Они отвели старика и детей подальше от снующей взад и вперед толпы и посмотрели друг на друга тревожно и боязливо. В эту минуту передышки старик повалился на землю, и мальчики легли в дорожную пыль, не обращая внимания на то, что их могли затоптать ногами.
О-Лан все еще держала девочку, и ее головка повисла у нее на руке с таким мертвенным выражением закрытых глаз, что Ван-Лун, забыв про все остальное, вскрикнул:
— Разве маленькая рабыня умерла?
О-Лан покачала головой.
— Пока еще нет. Она еще дышит, хотя и очень слабо. Но к вечеру она умрет, да и все мы, если только…
И тут, как бы не в силах сказать больше ни слова, она с измученным выражением подняла к нему свое худое квадратное лицо. Ван-Лун ничего не ответил, но подумал про себя, что еще один день ходьбы — и все они умрут к вечеру, и сказал, постаравшись вложить в свой голос возможно больше бодрости:
— Вставайте, дети, и помогите дедушке.

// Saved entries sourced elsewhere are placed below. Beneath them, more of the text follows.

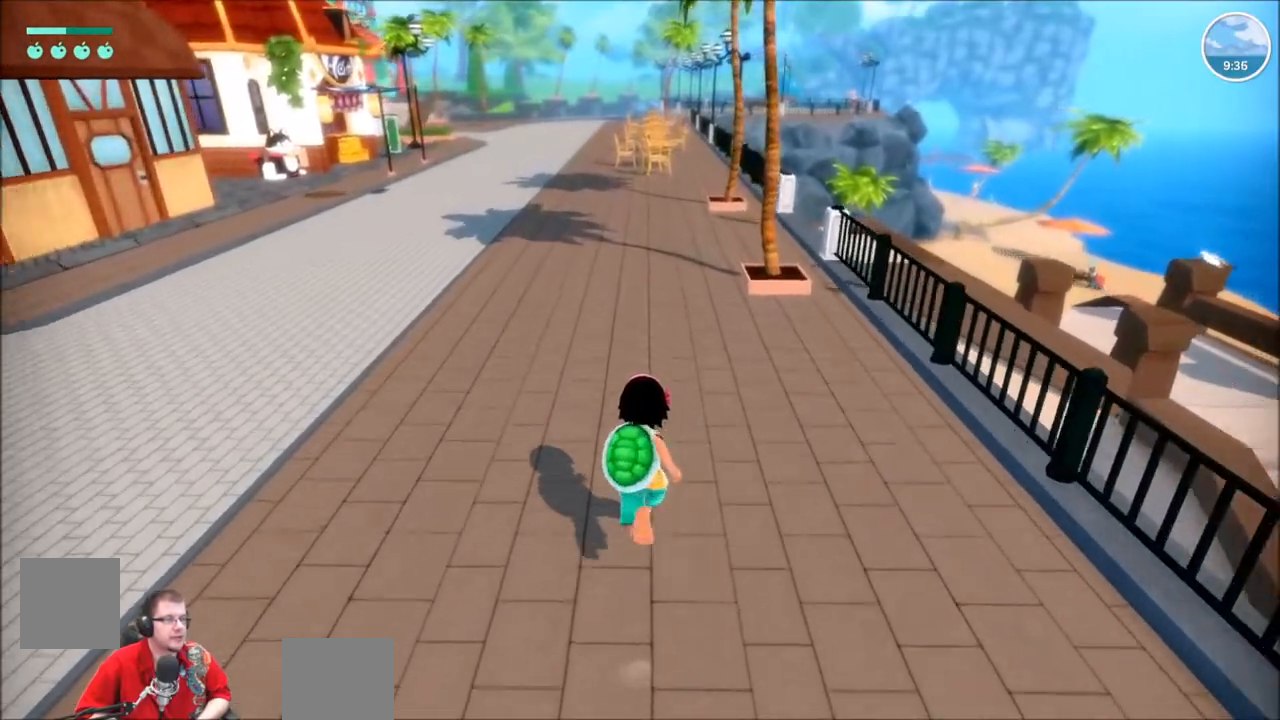
{"buttons": ["R2"], "left_stick": "up", "right_stick": "center", "events": []}
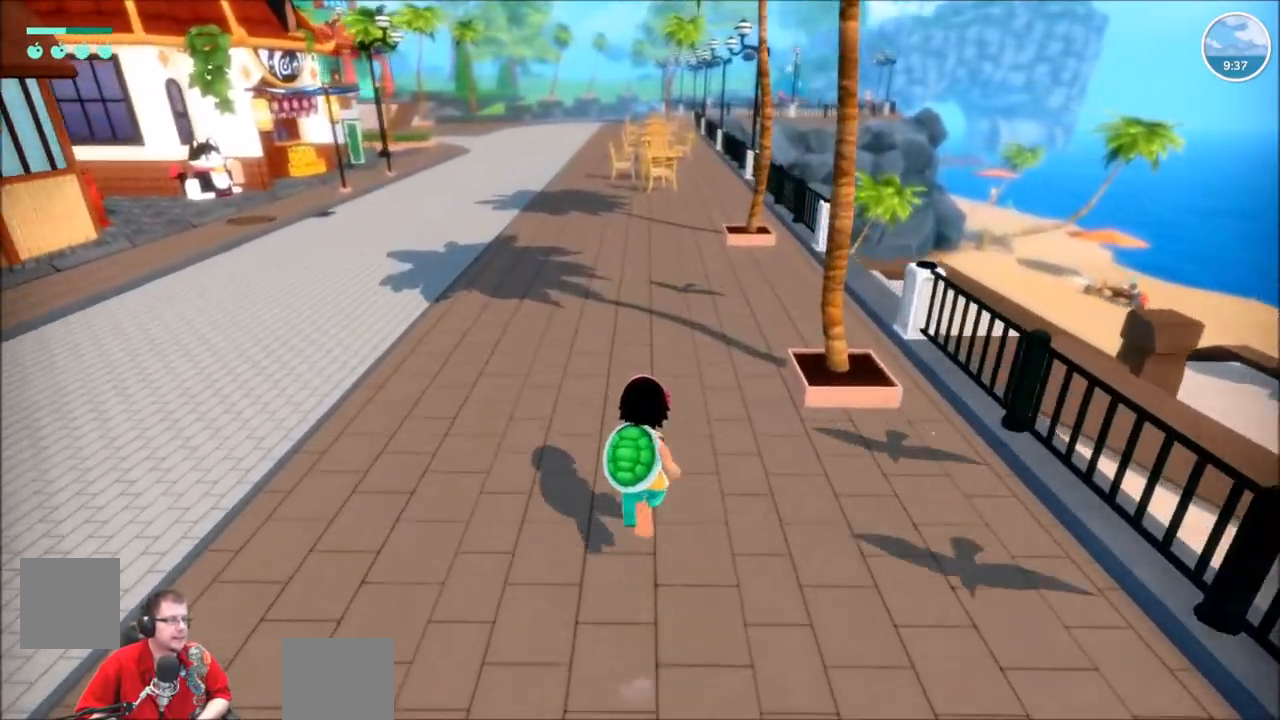
{"buttons": ["R2"], "left_stick": "up", "right_stick": "right", "events": [[100, "right_stick", "right"]]}
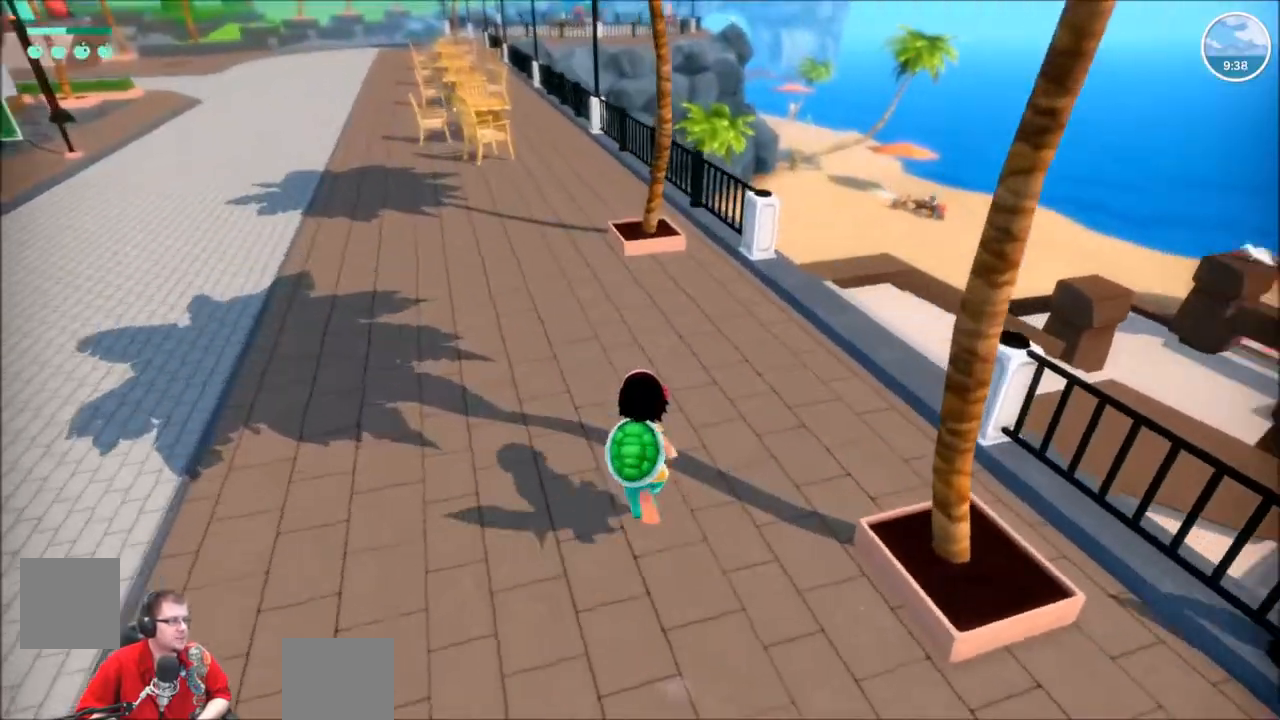
{"buttons": ["R2"], "left_stick": "up", "right_stick": "right", "events": []}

Мы поедем в огненной повозке и, сидя в ней, будем двигаться к Югу.
Неизвестно, смогли ли бы они подняться, но тут из темноты раздался гром, похожий на рев дракона, и показались два больших глаза, извергавших пламя, и все закричали и бросились бежать. В суматохе их толкали в разные стороны, но они отчаянно цеплялись друг за друга, и наконец их втолкнули куда-то в темноту, в гам и шум множества голосов через открытую дверь, и они очутились в маленькой, как ящик, комнате. И вдруг машина, на которую они сели, с протяжным ревом рванулась в темноту, унося их в своей утробе.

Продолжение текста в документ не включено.